Here are the signatures of the get_assets
function in the WIT, core Wasm, and the tx kernel ad-hoc ABI:
Comment from the miden-base
#! Writes the assets of the currently executing note into memory starting at the specified address.
#!
#! Inputs: [dest_ptr]
#! Outputs: [num_assets, dest_ptr]
#!
#! - dest_ptr is the memory address to write the assets.
#! - num_assets is the number of assets in the currently executing note.
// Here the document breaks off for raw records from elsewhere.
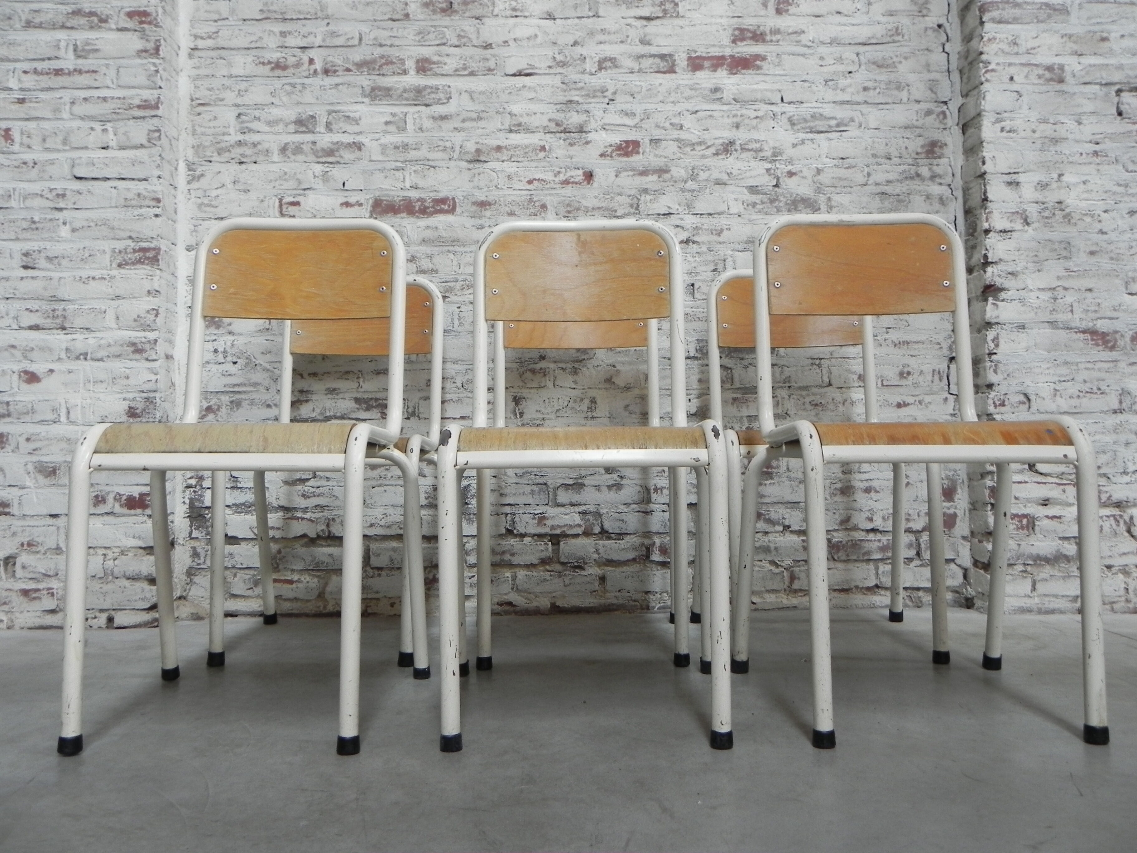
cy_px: 426
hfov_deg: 61.7
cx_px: 568
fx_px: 953
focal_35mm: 29
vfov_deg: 48.2
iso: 188
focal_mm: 5.2
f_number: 2.8
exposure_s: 1/30
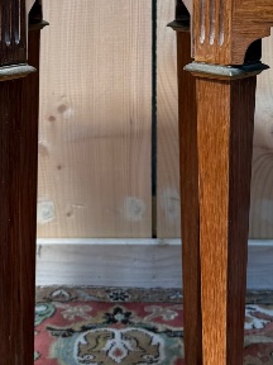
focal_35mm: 100
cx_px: 124
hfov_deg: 14.8
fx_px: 1052
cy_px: -6
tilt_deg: -4.5
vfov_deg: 19.1
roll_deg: +0.4
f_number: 1.78
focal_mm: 6.76
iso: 50
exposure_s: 1/124
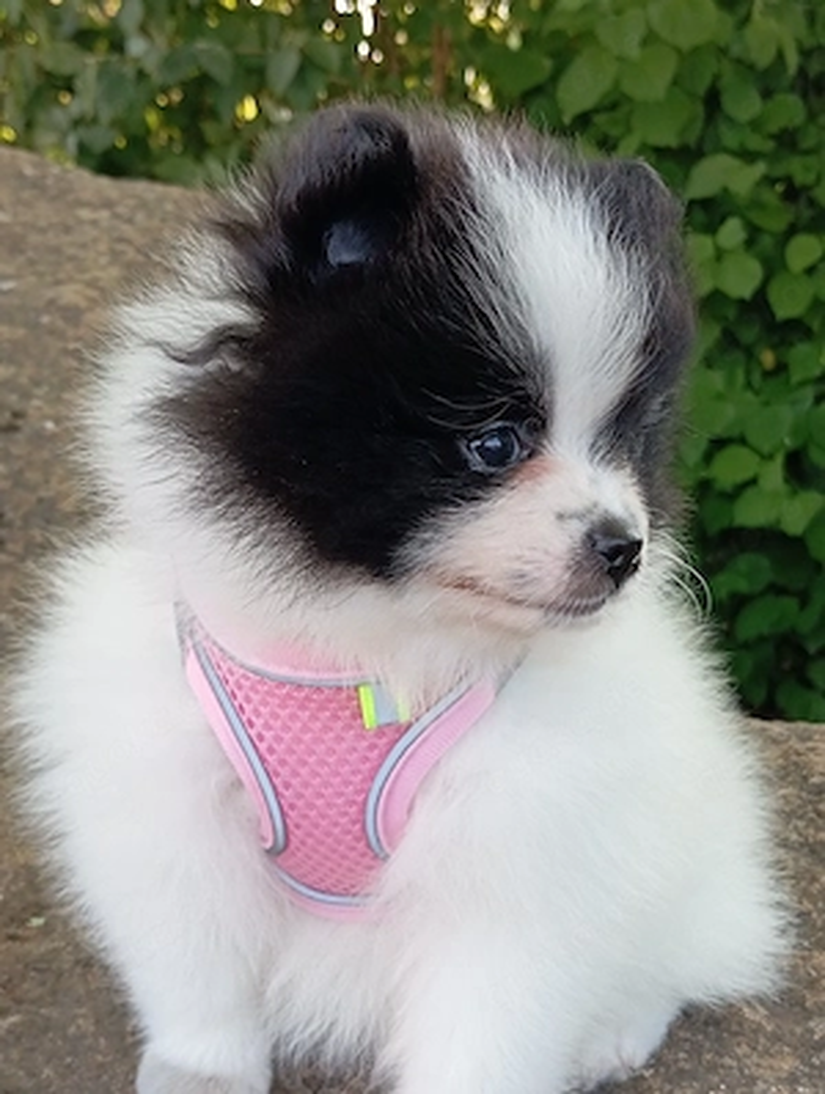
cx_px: 412
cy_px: 547
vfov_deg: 63.4
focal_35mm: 28
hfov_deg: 49.9
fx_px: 887
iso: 94
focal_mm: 4.22
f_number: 1.8
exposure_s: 1/60.2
Wasm component function type:
get-assets: func() -> list<core-asset>;
Wasm core signature:
wasm_core_get_assets(i32) -> ()
If we add a new get_assets_count: func() -> u32;
function to the tx kernel and add the assets count
parameter to the get_assets
function (get_assets: func(assets_count: u32) -> list<core-asset>;
)
we should have everything we need to manually write the adapter function for the get_assets
function.
The list is expected to be returned by storing the pointer to its first item in a ptr
pointer
passed as an argument and item count at ptr + 4 bytes
address (ptr
points to two pointers).
We could try to recognize this Miden ABI pattern by looking at the Wasm component function type. If
the return value is a list, expect the last argument in the Wasm core(HIR) signature to be i32
(a pointer). The problem is recognizing the list count parameter in the Wasm core(HIR) signature.
The adapter function calls allocates asset_count * item_size
memory via the realloc
call and
passes the pointer to the newly allocated memory to the tx kernel function.
Here is how the adapter function might look like in a pseudo-code for the get_assets
function:
func wasm_core_get_assets(asset_count: u32, ptr_ptr: i32) {
mem_size = asset_count * item_size;
ptr = realloc(mem_size);
(actual_asset_count, ptr) = call tx_kernel_get_assets(ptr);
assert(actual_asset_count == asset_count);
store ptr in ptr_ptr;
store account_count in ptr_ptr + 4;
}
Note
Since the get_assets
tx kernel function in the current form can trash the provided memory if
the actual assets count differs from the returned by get_assets_count
, we can introduce the
asset count parameter to the get_assets
tx kernel function and check that it the same as the
actual assets count written to memory.
The example of some functions signatures¶
add_asset
(return-via-pointer Miden ABI pattern)¶
Comment from the miden-base
#! Add the specified asset to the vault.
#!
#! Panics:
#! - If the asset is not valid.
#! - If the total value of two fungible assets is greater than or equal to 2^63.
#! - If the vault already contains the same non-fungible asset.
#!
#! Stack: [ASSET]
#! Output: [ASSET']
#!
#! - ASSET' final asset in the account vault is defined as follows:
#! - If ASSET is a non-fungible asset, then ASSET' is the same as ASSET.
#! - If ASSET is a fungible asset, then ASSET' is the total fungible asset in the account vault
#! after ASSET was added to it.
Wasm component function type:
add-asset(core-asset) -> core-asset
Wasm core signature:
wasm_core_add_asset(f64, f64, f64, f64, i32) -> ()
The last i32
is a pointer to a returned value (word
)
Tx kernel ad-hoc signature:
tx_kernel_add_asset(felt, felt, felt, felt) -> (felt, felt, felt, felt)
get_id
(no-adapter-needed Miden ABI pattern)¶
Comment from the miden-base
#! Returns the account id.
#!
#! Stack: []
#! Output: [acct_id]
#!
#! - acct_id is the account id.
Wasm component function type:
get-id() -> account-id
Wasm core signature:
wasm_core_get_id() -> f64
Tx kernel ad-hoc signature:
tx_kernel_get_id() -> felt